Эмиль, или о воспитании
Шрифт:
Если я заболевал,— что случается весьма редко с человеком моего склада, умеренным в оде, работе, отдыхе и неотягощенный заботами,— я спокойно переносил недуг, не беспокоясь о своем здоровье и не страшась смерти. Вольное животное воздерживается от еды, не двигается и выздоравливает или умирает; я поступал так же, и все шло хорошо. Если бы тревожился о своем состоянии и досаждал людям своими страхами и жалобами, я бы им надоел, но я терпеливо переносил болезнь, и они выказывали мне сочувствие и внимание. Видя, что я никого не хочу беспокоить и ни на что не жалуюсь, люди сами заботились обо мне, а между тем, если бы я умолял их о помощи, они, быть может, и отказали бы в ней.
Я очень часто убеждался в том, что чем больше мы требуем от людей, тем охотнее они нам отказывают; они любят сохранять свободу действий; и, делая доброе дело, они хотят, чтобы в этом была только их заслуга. Просить о благодеянии — значит в какой-то мере предъявлять права на него, и тогда человек уже только исполняет Долг; а для самолюбия куда приятнее давать добровольно, чем платить долги.
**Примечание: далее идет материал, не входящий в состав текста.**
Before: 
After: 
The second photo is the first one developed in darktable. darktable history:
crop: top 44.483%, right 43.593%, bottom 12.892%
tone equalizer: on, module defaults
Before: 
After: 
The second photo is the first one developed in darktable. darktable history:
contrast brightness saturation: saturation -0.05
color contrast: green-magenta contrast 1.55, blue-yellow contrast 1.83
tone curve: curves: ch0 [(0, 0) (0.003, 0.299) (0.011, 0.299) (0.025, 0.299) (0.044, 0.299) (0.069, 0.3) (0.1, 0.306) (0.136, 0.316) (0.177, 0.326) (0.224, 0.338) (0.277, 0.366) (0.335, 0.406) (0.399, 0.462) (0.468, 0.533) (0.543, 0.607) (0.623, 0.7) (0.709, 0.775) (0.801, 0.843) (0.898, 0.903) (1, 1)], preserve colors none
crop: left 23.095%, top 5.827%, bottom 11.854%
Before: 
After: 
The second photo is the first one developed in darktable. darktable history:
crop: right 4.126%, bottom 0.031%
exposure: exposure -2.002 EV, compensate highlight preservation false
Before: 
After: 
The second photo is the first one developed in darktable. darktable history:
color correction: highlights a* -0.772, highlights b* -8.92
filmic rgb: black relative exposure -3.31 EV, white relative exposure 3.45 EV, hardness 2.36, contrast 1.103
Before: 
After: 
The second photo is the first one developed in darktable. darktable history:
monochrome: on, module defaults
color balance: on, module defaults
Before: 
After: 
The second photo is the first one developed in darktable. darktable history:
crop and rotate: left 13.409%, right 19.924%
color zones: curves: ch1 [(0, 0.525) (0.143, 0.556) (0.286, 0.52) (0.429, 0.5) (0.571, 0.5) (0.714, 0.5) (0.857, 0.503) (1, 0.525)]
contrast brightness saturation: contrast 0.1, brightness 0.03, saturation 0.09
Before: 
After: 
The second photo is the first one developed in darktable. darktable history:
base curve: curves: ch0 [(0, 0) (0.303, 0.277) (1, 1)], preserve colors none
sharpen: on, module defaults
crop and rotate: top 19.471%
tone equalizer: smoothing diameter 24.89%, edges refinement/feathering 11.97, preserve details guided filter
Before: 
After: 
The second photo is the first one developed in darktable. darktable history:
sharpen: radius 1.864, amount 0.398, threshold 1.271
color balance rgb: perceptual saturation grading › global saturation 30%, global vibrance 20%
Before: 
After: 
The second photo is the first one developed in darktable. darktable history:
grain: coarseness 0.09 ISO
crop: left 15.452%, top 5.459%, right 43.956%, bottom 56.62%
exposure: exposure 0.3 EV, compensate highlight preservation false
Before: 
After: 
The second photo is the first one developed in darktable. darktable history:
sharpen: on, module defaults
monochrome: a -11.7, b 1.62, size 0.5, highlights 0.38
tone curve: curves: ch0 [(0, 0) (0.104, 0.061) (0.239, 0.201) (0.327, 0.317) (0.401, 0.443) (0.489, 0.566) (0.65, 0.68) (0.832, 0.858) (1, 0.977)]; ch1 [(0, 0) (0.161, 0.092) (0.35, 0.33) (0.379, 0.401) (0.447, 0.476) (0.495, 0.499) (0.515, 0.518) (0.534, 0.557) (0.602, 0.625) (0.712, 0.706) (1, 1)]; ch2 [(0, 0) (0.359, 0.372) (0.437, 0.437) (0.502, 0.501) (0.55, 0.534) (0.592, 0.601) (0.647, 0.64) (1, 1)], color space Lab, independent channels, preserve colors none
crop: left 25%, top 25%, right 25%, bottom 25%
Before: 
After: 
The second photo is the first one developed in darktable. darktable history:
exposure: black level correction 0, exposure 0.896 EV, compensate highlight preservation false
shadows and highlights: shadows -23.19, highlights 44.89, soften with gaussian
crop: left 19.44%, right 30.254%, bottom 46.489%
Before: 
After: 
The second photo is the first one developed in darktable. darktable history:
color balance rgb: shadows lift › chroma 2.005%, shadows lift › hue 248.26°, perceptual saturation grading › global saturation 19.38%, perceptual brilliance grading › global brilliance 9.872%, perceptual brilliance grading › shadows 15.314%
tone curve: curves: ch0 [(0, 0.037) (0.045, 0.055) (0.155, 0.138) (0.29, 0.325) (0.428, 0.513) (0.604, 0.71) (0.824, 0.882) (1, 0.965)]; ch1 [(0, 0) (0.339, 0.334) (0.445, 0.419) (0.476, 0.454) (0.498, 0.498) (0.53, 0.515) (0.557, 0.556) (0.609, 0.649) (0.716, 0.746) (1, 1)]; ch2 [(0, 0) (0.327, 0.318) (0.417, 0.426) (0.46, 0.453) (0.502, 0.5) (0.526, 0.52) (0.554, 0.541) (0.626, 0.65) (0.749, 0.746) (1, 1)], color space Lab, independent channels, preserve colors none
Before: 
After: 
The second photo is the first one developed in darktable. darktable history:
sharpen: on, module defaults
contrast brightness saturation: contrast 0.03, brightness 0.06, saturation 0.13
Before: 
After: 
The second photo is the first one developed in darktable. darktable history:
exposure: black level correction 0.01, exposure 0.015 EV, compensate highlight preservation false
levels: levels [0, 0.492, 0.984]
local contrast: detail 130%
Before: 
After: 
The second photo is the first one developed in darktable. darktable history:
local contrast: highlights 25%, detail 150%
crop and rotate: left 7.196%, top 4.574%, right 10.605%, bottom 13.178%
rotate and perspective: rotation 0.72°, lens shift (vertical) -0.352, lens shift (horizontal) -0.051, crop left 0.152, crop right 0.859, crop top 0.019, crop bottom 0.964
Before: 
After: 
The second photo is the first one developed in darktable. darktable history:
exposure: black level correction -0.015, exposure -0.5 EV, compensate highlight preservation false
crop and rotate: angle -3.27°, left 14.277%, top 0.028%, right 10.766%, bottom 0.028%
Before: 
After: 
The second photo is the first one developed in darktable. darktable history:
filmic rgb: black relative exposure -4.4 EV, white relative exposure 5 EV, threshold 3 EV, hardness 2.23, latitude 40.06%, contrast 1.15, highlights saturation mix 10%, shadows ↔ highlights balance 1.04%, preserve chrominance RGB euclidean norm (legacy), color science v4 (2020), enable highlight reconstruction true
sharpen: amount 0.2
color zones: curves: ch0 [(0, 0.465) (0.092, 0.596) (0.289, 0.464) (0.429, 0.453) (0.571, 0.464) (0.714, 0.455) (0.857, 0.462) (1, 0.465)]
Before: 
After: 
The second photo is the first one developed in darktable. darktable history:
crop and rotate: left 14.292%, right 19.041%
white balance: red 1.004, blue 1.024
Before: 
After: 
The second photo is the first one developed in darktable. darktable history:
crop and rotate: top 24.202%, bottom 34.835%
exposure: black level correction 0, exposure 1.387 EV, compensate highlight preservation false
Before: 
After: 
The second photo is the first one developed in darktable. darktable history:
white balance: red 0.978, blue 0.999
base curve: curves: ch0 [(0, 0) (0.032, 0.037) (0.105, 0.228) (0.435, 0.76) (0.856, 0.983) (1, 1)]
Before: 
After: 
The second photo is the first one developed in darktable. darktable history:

Во время этих странствий,— которые в обществе с презрением назвали бы бродяжничеством, ибо я не уподоблялся богачам, окружающим себя роскошью в путешествиях, — я иной раз спрашивал себя: «Что я делаю? Куда иду? Какова моя цель?» И отвечал себе: «Разве, родившись на свет, я не начал путешествия, которое окончится лишь с моей смертью? Я исполняю свое назначение, я остаюсь на своем месте; в невинности и в простоте я провожу эту краткую жизнь. Я никогда не причиаяю зла ближним и уже тем самым делаю добро; удовлетворяя их нужды» я забочусь и о себе; я служу людям, никогда не причиняя им вреда; я показываю им, что ничего нет легче, как быть счастливым и добрым и не знать ни забот, ни тягостей. Я отказался от отцовского наследства — и живу; я не делаю ничего дурного — и живу; я не прошу милостыни — и живу. Итак, я приношу людям пользу и зарабатываю себе на хлеб, ибо люди ничего не дают даром».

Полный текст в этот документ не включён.